As an independent ghostwriter of fiction and nonfiction, I first became aware of scams when approached by a young woman who had paid $18,000 for poor quality writing, editing, and printing. I decided to take a close look at the services offered by these self-proclaimed leaders in ghostwriting.
I discovered several companies that offer the services of alleged New York Times best selling writers for $25,000 to $200,000. I contacted some of these outfits but was never allowed to talk with editors or writers—only sales representatives who gave me a sales pitch, not information. The little information I gathered was shocking. Books could not be more than 250 pages in length since readers were “not as intelligent as they used to be.” The rep also told me that the more I paid, the better writer I would get. She admitted that not every ghostwriter on staff was a best selling author (what a suprise!), but she refused to detail the qualifications of other writers. The fee schedule was as follows: 50% down, 25% after the first third of the manuscript was finished, and the final 25% due when the book was completed. I looked up the company’s owner and found he was a twenty-seven-year-old “kid” with no publishing experience—simply a lot of Internet companies.
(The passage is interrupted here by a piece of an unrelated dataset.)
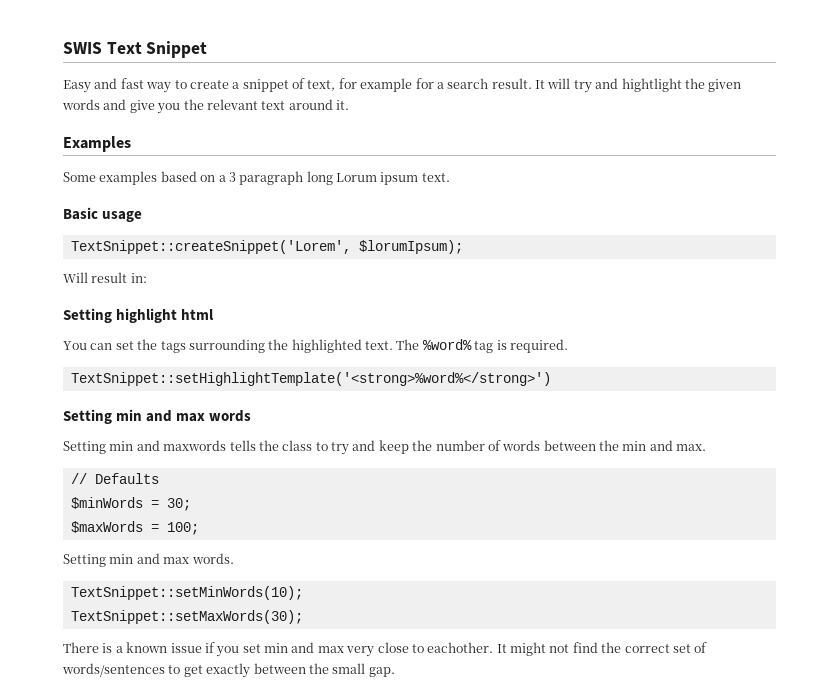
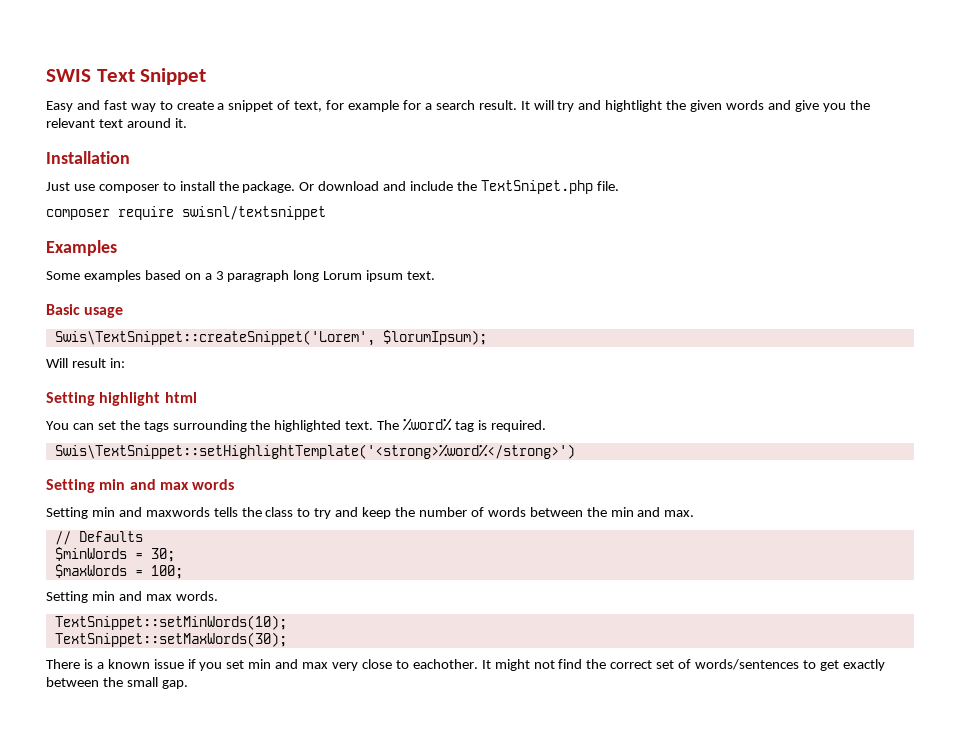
(349, 105) none -> [46,151,130,164] [46,180,619,194] [46,206,326,220] // Installation // Just use composer to install the package. Or download and include the TextSnipet.php file. // composer require swisnl/textsnippet
[70,240,351,254] TextSnippet::createSnippet('Lorem', -> [54,330,375,346] Swis\TextSnippet::createSnippet('Lorem',
[70,372,551,386] TextSnippet::setHighlightTemplate('<strong>%word%</strong>') -> [54,444,575,459] Swis\TextSnippet::setHighlightTemplate('<strong>%word%</strong>')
No one should have to pay outrageous fees to get a “better writer,” nor is there a length restriction of 250 pages in the publishing industry. The fee schedule ensures that the company has most of its profit when the client grows unhappy with poor writing from writers who are essentially new college graduates.
One should also beware of “publishing packages” by ghostwriting companies that offer to publish your book with print-on-demand technology. For $5,000 to $35,000, these companies promise to give you the names of important industry contacts. The contacts are simply names of agents and publishers, all of whom can be found in agent and publisher directories published by Writer’s Digest or Jeff Herman. But more to the point: Why do you need the names of agents and publishers if the ghostwriting company is already publishing your book? Besides, an agent will not represent a self-published book unless it sells approximately 10,000 copies.
For even more money, the package deals offer to put you onto Amazon and monitor your online sales campaign. Anyone can get onto Amazon for free, however. Likewise, anyone can sign up with Google or Yahoo for free and bid for his or her search engine rankings. Why pay a fortune for such services?
As for companies’ claims to get you into bookstores, they simply send out press releases that your book has been published. National chains, however, do not carry POD books. Distribution and promotion is, therefore, essentially nonexistent in these package deals.
The bottom line is that large ghostwriting firms charge huge fees but do little, if anything, to make you a rising literary star. It’s cheaper to buy Dan Poynter’s SELF-PUBLISHING MANUAL for under $25. Poynter tells you everything you need to know. Buy that new house or send your kids to college, but don’t spend your hard-earned money on empty promises.
There are many outstanding ghostwriters, and some of the very small ghostwriting firms do indeed have solid publishing credits. But always educate yourself about the realities of the publishing industry and ask the tough questions. As for self-publishing, you can do everything the big companies offer for $300 to $2,000. Good luck!